#### [Collected data]
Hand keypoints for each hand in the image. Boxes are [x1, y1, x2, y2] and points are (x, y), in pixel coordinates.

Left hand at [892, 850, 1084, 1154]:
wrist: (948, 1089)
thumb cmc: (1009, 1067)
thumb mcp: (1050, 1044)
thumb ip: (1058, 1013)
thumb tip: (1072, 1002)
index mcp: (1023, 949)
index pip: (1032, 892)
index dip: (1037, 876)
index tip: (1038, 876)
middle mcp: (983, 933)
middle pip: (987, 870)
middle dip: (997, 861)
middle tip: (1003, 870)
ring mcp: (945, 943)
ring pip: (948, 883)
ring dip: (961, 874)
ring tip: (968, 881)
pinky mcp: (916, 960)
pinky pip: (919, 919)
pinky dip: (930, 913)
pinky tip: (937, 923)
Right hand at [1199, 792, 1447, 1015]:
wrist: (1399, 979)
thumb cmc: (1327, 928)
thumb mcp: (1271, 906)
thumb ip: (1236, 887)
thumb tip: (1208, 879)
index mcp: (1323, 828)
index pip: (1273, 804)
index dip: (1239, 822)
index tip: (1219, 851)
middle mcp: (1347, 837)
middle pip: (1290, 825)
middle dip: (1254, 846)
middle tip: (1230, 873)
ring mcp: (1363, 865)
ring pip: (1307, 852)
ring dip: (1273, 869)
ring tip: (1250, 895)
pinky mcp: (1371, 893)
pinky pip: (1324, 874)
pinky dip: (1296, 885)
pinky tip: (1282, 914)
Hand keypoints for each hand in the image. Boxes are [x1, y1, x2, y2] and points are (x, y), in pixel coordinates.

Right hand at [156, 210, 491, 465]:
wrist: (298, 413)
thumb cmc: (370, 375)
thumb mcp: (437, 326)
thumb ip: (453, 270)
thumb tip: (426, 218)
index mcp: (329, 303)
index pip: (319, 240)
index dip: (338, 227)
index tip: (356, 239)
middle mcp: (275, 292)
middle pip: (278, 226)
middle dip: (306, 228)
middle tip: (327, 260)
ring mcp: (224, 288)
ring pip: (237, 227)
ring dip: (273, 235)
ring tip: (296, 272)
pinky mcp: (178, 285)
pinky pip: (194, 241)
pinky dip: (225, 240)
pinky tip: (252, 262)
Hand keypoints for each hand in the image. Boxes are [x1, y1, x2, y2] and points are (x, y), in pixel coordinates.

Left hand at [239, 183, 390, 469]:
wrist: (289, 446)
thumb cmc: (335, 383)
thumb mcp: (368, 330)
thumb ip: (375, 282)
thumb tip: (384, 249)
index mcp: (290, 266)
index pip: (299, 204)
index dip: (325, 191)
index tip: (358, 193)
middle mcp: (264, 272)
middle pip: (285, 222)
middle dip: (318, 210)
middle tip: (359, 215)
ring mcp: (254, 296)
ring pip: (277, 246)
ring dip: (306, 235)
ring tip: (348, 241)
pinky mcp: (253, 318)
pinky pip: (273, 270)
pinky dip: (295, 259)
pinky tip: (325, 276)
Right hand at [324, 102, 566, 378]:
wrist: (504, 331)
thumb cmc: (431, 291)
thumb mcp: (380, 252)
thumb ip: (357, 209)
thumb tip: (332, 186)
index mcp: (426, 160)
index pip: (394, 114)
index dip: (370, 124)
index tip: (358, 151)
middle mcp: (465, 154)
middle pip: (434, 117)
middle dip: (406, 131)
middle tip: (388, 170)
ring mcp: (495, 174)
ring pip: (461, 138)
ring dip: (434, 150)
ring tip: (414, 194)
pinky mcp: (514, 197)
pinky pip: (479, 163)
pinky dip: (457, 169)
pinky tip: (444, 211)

#### [Try it]
An exact copy of the lines above, from the one containing "middle pip: (278, 226)" through the one containing "thumb tip: (384, 249)", is the whole of the answer.

#### [Output of the task]
middle pip: (278, 226)
middle dip: (306, 228)
middle tip: (327, 260)
ring mcp: (224, 288)
ring pip: (237, 227)
ring dip: (273, 235)
ring tip: (296, 272)
pinky mcp: (178, 285)
pinky pip: (194, 241)
pinky dip: (225, 240)
pinky tip: (252, 262)
Hand keypoints for each hand in the image. Boxes are [x1, y1, x2, y2] and points are (x, y), in pixel coordinates.

Left hand at [239, 183, 390, 469]:
wrist: (289, 446)
thumb cmc: (335, 383)
thumb mcp: (368, 330)
thumb ip: (375, 282)
thumb tip: (384, 249)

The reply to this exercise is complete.